Problem statement — Transcribe the material below line for line, reproducing every field name and value character for character.

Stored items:
==*==
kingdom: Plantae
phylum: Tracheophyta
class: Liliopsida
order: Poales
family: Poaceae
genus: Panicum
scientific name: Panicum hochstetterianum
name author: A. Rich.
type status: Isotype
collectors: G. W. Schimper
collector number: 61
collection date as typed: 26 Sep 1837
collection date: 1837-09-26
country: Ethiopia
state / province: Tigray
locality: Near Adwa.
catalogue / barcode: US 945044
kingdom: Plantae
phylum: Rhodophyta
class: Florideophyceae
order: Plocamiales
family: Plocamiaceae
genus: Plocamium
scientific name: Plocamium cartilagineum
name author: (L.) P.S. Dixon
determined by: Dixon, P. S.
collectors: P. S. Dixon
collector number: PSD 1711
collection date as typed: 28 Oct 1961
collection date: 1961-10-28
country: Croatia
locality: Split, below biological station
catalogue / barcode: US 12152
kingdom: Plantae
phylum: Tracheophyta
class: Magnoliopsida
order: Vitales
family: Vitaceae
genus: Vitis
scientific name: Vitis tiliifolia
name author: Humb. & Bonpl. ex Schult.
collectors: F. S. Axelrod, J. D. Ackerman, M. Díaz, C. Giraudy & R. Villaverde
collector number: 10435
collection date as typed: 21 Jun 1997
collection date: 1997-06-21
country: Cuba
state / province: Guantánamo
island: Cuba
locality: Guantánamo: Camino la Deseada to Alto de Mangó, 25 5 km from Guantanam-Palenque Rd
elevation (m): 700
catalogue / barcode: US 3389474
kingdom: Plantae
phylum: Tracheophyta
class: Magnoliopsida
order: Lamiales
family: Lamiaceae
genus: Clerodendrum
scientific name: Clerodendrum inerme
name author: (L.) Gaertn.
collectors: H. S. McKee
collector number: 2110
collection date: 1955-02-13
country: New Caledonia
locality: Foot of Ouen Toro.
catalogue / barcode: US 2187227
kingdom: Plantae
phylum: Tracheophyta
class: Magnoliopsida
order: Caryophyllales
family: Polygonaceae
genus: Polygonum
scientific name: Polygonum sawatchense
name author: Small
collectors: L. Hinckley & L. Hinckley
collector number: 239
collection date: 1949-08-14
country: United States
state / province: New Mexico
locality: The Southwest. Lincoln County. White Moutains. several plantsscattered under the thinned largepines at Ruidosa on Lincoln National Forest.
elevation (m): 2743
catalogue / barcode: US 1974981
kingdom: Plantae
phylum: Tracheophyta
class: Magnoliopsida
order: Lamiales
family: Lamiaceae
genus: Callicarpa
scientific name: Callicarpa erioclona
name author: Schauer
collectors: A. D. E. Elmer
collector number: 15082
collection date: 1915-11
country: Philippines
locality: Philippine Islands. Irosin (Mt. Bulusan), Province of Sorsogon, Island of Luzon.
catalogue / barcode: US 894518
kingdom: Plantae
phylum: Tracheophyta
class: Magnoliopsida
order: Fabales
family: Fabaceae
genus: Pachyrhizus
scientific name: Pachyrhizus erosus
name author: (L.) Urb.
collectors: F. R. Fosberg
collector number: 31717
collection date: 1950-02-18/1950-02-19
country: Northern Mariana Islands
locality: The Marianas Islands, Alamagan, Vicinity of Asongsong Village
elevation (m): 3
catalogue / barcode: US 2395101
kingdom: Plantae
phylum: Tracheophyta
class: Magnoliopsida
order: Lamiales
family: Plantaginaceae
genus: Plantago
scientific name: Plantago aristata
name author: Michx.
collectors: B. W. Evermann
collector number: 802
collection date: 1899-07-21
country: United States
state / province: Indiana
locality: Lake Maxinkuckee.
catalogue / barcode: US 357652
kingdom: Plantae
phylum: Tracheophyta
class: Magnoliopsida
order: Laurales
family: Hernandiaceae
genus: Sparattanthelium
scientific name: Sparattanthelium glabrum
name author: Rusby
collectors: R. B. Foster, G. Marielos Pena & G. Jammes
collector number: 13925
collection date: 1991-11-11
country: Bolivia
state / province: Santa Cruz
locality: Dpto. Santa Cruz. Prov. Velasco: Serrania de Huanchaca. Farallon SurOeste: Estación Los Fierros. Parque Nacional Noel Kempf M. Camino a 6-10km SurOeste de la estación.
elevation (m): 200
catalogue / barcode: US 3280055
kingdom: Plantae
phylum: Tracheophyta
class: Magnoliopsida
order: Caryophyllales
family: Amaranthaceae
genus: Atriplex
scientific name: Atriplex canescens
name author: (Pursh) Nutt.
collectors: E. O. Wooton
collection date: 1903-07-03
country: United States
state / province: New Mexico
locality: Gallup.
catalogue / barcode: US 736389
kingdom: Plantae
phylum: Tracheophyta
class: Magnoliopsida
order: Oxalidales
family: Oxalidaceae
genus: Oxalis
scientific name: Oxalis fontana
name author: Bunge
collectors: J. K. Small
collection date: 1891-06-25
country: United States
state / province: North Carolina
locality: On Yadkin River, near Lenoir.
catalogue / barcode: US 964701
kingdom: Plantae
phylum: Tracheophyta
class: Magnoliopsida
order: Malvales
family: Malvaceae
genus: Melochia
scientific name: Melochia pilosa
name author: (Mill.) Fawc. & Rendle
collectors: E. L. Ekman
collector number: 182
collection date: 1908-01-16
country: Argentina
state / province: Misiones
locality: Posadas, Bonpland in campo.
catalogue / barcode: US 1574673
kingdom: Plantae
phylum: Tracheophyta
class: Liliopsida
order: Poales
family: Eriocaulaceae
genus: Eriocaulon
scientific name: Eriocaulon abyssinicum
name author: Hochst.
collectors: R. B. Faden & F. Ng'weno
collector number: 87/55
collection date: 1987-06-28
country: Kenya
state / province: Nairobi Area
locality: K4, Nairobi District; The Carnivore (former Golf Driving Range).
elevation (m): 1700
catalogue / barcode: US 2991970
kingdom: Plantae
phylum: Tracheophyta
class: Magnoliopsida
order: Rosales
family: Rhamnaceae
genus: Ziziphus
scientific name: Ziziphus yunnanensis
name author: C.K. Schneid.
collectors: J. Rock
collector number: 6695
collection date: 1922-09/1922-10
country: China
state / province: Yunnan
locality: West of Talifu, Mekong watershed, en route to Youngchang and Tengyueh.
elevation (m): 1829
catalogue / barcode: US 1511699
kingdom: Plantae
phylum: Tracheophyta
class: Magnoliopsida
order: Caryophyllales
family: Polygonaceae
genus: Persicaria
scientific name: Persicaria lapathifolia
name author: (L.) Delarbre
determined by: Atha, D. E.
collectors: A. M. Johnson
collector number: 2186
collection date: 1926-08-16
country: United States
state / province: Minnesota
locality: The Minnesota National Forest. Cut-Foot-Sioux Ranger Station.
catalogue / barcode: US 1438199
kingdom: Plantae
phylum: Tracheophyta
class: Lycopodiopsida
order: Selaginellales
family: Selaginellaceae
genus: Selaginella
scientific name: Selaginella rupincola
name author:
==*==
Solution to this task —
kingdom: Plantae
phylum: Tracheophyta
class: Liliopsida
order: Poales
family: Poaceae
genus: Panicum
scientific name: Panicum hochstetterianum
name author: A. Rich.
type status: Isotype
collectors: G. W. Schimper
collector number: 61
collection date as typed: 26 Sep 1837
collection date: 1837-09-26
country: Ethiopia
state / province: Tigray
locality: Near Adwa.
catalogue / barcode: US 945044
kingdom: Plantae
phylum: Rhodophyta
class: Florideophyceae
order: Plocamiales
family: Plocamiaceae
genus: Plocamium
scientific name: Plocamium cartilagineum
name author: (L.) P.S. Dixon
determined by: Dixon, P. S.
collectors: P. S. Dixon
collector number: PSD 1711
collection date as typed: 28 Oct 1961
collection date: 1961-10-28
country: Croatia
locality: Split, below biological station
catalogue / barcode: US 12152
kingdom: Plantae
phylum: Tracheophyta
class: Magnoliopsida
order: Vitales
family: Vitaceae
genus: Vitis
scientific name: Vitis tiliifolia
name author: Humb. & Bonpl. ex Schult.
collectors: F. S. Axelrod, J. D. Ackerman, M. Díaz, C. Giraudy & R. Villaverde
collector number: 10435
collection date as typed: 21 Jun 1997
collection date: 1997-06-21
country: Cuba
state / province: Guantánamo
island: Cuba
locality: Guantánamo: Camino la Deseada to Alto de Mangó, 25 5 km from Guantanam-Palenque Rd
elevation (m): 700
catalogue / barcode: US 3389474
kingdom: Plantae
phylum: Tracheophyta
class: Magnoliopsida
order: Lamiales
family: Lamiaceae
genus: Clerodendrum
scientific name: Clerodendrum inerme
name author: (L.) Gaertn.
collectors: H. S. McKee
collector number: 2110
collection date: 1955-02-13
country: New Caledonia
locality: Foot of Ouen Toro.
catalogue / barcode: US 2187227
kingdom: Plantae
phylum: Tracheophyta
class: Magnoliopsida
order: Caryophyllales
family: Polygonaceae
genus: Polygonum
scientific name: Polygonum sawatchense
name author: Small
collectors: L. Hinckley & L. Hinckley
collector number: 239
collection date: 1949-08-14
country: United States
state / province: New Mexico
locality: The Southwest. Lincoln County. White Moutains. several plantsscattered under the thinned largepines at Ruidosa on Lincoln National Forest.
elevation (m): 2743
catalogue / barcode: US 1974981
kingdom: Plantae
phylum: Tracheophyta
class: Magnoliopsida
order: Lamiales
family: Lamiaceae
genus: Callicarpa
scientific name: Callicarpa erioclona
name author: Schauer
collectors: A. D. E. Elmer
collector number: 15082
collection date: 1915-11
country: Philippines
locality: Philippine Islands. Irosin (Mt. Bulusan), Province of Sorsogon, Island of Luzon.
catalogue / barcode: US 894518
kingdom: Plantae
phylum: Tracheophyta
class: Magnoliopsida
order: Fabales
family: Fabaceae
genus: Pachyrhizus
scientific name: Pachyrhizus erosus
name author: (L.) Urb.
collectors: F. R. Fosberg
collector number: 31717
collection date: 1950-02-18/1950-02-19
country: Northern Mariana Islands
locality: The Marianas Islands, Alamagan, Vicinity of Asongsong Village
elevation (m): 3
catalogue / barcode: US 2395101
kingdom: Plantae
phylum: Tracheophyta
class: Magnoliopsida
order: Lamiales
family: Plantaginaceae
genus: Plantago
scientific name: Plantago aristata
name author: Michx.
collectors: B. W. Evermann
collector number: 802
collection date: 1899-07-21
country: United States
state / province: Indiana
locality: Lake Maxinkuckee.
catalogue / barcode: US 357652
kingdom: Plantae
phylum: Tracheophyta
class: Magnoliopsida
order: Laurales
family: Hernandiaceae
genus: Sparattanthelium
scientific name: Sparattanthelium glabrum
name author: Rusby
collectors: R. B. Foster, G. Marielos Pena & G. Jammes
collector number: 13925
collection date: 1991-11-11
country: Bolivia
state / province: Santa Cruz
locality: Dpto. Santa Cruz. Prov. Velasco: Serrania de Huanchaca. Farallon SurOeste: Estación Los Fierros. Parque Nacional Noel Kempf M. Camino a 6-10km SurOeste de la estación.
elevation (m): 200
catalogue / barcode: US 3280055
kingdom: Plantae
phylum: Tracheophyta
class: Magnoliopsida
order: Caryophyllales
family: Amaranthaceae
genus: Atriplex
scientific name: Atriplex canescens
name author: (Pursh) Nutt.
collectors: E. O. Wooton
collection date: 1903-07-03
country: United States
state / province: New Mexico
locality: Gallup.
catalogue / barcode: US 736389
kingdom: Plantae
phylum: Tracheophyta
class: Magnoliopsida
order: Oxalidales
family: Oxalidaceae
genus: Oxalis
scientific name: Oxalis fontana
name author: Bunge
collectors: J. K. Small
collection date: 1891-06-25
country: United States
state / province: North Carolina
locality: On Yadkin River, near Lenoir.
catalogue / barcode: US 964701
kingdom: Plantae
phylum: Tracheophyta
class: Magnoliopsida
order: Malvales
family: Malvaceae
genus: Melochia
scientific name: Melochia pilosa
name author: (Mill.) Fawc. & Rendle
collectors: E. L. Ekman
collector number: 182
collection date: 1908-01-16
country: Argentina
state / province: Misiones
locality: Posadas, Bonpland in campo.
catalogue / barcode: US 1574673
kingdom: Plantae
phylum: Tracheophyta
class: Liliopsida
order: Poales
family: Eriocaulaceae
genus: Eriocaulon
scientific name: Eriocaulon abyssinicum
name author: Hochst.
collectors: R. B. Faden & F. Ng'weno
collector number: 87/55
collection date: 1987-06-28
country: Kenya
state / province: Nairobi Area
locality: K4, Nairobi District; The Carnivore (former Golf Driving Range).
elevation (m): 1700
catalogue / barcode: US 2991970
kingdom: Plantae
phylum: Tracheophyta
class: Magnoliopsida
order: Rosales
family: Rhamnaceae
genus: Ziziphus
scientific name: Ziziphus yunnanensis
name author: C.K. Schneid.
collectors: J. Rock
collector number: 6695
collection date: 1922-09/1922-10
country: China
state / province: Yunnan
locality: West of Talifu, Mekong watershed, en route to Youngchang and Tengyueh.
elevation (m): 1829
catalogue / barcode: US 1511699
kingdom: Plantae
phylum: Tracheophyta
class: Magnoliopsida
order: Caryophyllales
family: Polygonaceae
genus: Persicaria
scientific name: Persicaria lapathifolia
name author: (L.) Delarbre
determined by: Atha, D. E.
collectors: A. M. Johnson
collector number: 2186
collection date: 1926-08-16
country: United States
state / province: Minnesota
locality: The Minnesota National Forest. Cut-Foot-Sioux Ranger Station.
catalogue / barcode: US 1438199
kingdom: Plantae
phylum: Tracheophyta
class: Lycopodiopsida
order: Selaginellales
family: Selaginellaceae
genus: Selaginella
scientific name: Selaginella rupincola
name author:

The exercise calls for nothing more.